A researcher observes that a particular cassette exon is included in mRNA from muscle cells but skipped in mRNA from neurons, even though both cell types have identical genomic DNA. What is the most likely explanation?
AMuscle cells have a different promoter that produces a longer pre-mRNA including the exon
BThe spliceosome is inactive in neurons for this gene
CMuscle cells and neurons express different ratios of SR proteins (which promote exon inclusion) and hnRNP proteins (which promote exon skipping), shifting the regulatory tug-of-war at splicing enhancer and silencer sequences
DPost-translational modification of the protein determines which exon is included
Alternative splicing is regulated by a competition between splicing enhancers (bound by SR proteins that promote exon inclusion) and splicing silencers (bound by hnRNP proteins that promote exon skipping). Different cell types express different levels of these regulatory proteins, so the outcome of the tug-of-war differs even though the pre-mRNA sequence is identical. This is how one gene produces a muscle-specific isoform and a neuron-specific isoform. The regulatory code is in the RNA sequence; the cell-type specificity comes from which proteins are available to read it.
Question 2 Multiple Choice
What component of the spliceosome actually catalyzes the two transesterification reactions that remove introns and join exons?
AThe protein components of the snRNPs, particularly the large proteins of U5
BThe RNA components — the snRNAs — making the spliceosome a ribozyme
CRNA polymerase II, which remains associated with the pre-mRNA throughout splicing
DSpecialized protein endonucleases recruited after the spliceosome assembles
The spliceosome is a ribozyme — its RNA components, not its protein components, perform the catalysis. After extensive rearrangements displace U1 and U4, the remaining U2 and U6 snRNAs base-pair to form the catalytic core. This makes the spliceosome analogous to other catalytic RNAs like ribozymes, reinforcing the RNA World hypothesis that RNA predates proteins as a catalytic molecule. The many proteins in the spliceosome are important for assembly, fidelity, and regulation, but the chemistry is RNA-driven.
Question 3 True / False
Alternative splicing is a rare regulatory mechanism that affects primarily a small fraction of human protein-coding genes.
TTrue
FFalse
Answer: False
Alternative splicing affects more than 90% of human multi-exon genes. This is how approximately 20,000 protein-coding genes produce over 100,000 distinct proteins — alternative splicing dramatically expands proteomic diversity without requiring additional genes. Far from being a rare exception, alternative splicing is the rule for human gene expression. This is why mutations in splice sites or splicing regulatory elements are a significant source of human genetic disease.
Question 4 True / False
The rate at which RNA polymerase II transcribes through a region can influence which alternative splice sites are recognized and used.
TTrue
FFalse
Answer: True
This is the key consequence of co-transcriptional splicing. Because the spliceosome assembles on the pre-mRNA while Pol II is still elongating, there is a kinetic competition: weak splice sites need time to be recognized before the spliceosome moves on. A slow-transcribing Pol II gives weak sites more time to be recognized, promoting their use; a fast Pol II may transcribe past a weak site before it can be captured, causing it to be skipped. Pol II speed is itself regulated — for example, pausing at exon-intron boundaries can influence splicing outcomes.
Question 5 Short Answer
Explain why the coupling of splicing to transcription — via the Pol II CTD recruiting splicing factors — has functional consequences for which splice sites are used.
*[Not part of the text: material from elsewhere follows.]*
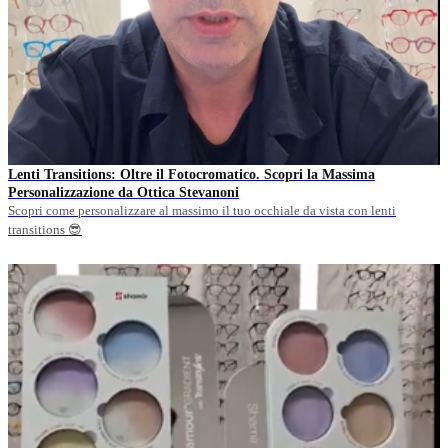
Lenti Transitions: Oltre il Fotocromatico. Scopri la Massima
Personalizzazione da Ottica Stevanoni
Scopri come personalizzare al massimo il tuo occhiale da vista con lenti
transitions 😎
Think about your answer, then reveal below.
Model answer: Because the spliceosome assembles on the pre-mRNA while Pol II is still elongating, there is a kinetic race between splice site recognition and the arrival of the next downstream sequence. Weak splice sites (those with poor matches to the consensus sequence) require more time to be recognized. If Pol II moves slowly, these weak sites have time to be captured; if Pol II moves fast, the emerging transcript may reach the next splice site before the weak one is recognized, causing it to be skipped. The Pol II CTD also physically concentrates splicing factors at the site of transcription, so transcription speed and splicing factor availability jointly determine which alternative splice pattern wins.
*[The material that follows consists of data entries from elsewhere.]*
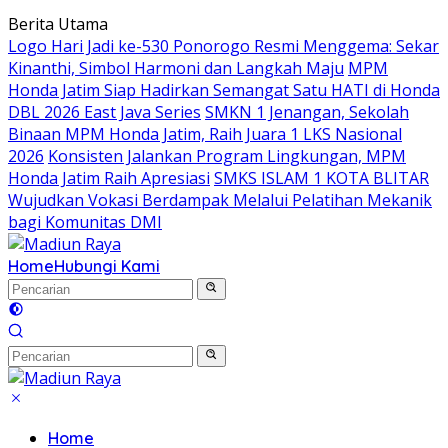
Langsung
Berita Utama
ke
Logo Hari Jadi ke-530 Ponorogo Resmi Menggema: Sekar
konten
Kinanthi, Simbol Harmoni dan Langkah Maju
MPM
Honda Jatim Siap Hadirkan Semangat Satu HATI di Honda
DBL 2026 East Java Series
SMKN 1 Jenangan, Sekolah
Binaan MPM Honda Jatim, Raih Juara 1 LKS Nasional
2026
Konsisten Jalankan Program Lingkungan, MPM
Honda Jatim Raih Apresiasi
SMKS ISLAM 1 KOTA BLITAR
Wujudkan Vokasi Berdampak Melalui Pelatihan Mekanik
bagi Komunitas DMI
Home
Hubungi Kami
Home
Co-transcriptional splicing turns transcription speed into a splicing regulatory parameter. This is why mutations that alter Pol II pausing or elongation rate can change splicing patterns even when the pre-mRNA sequence is unchanged. The CTD coupling ensures that transcription and splicing are not independent processes — they are mechanistically linked, with the Pol II CTD acting as a scaffold that coordinates which splicing factors are available at which moment in the elongation cycle.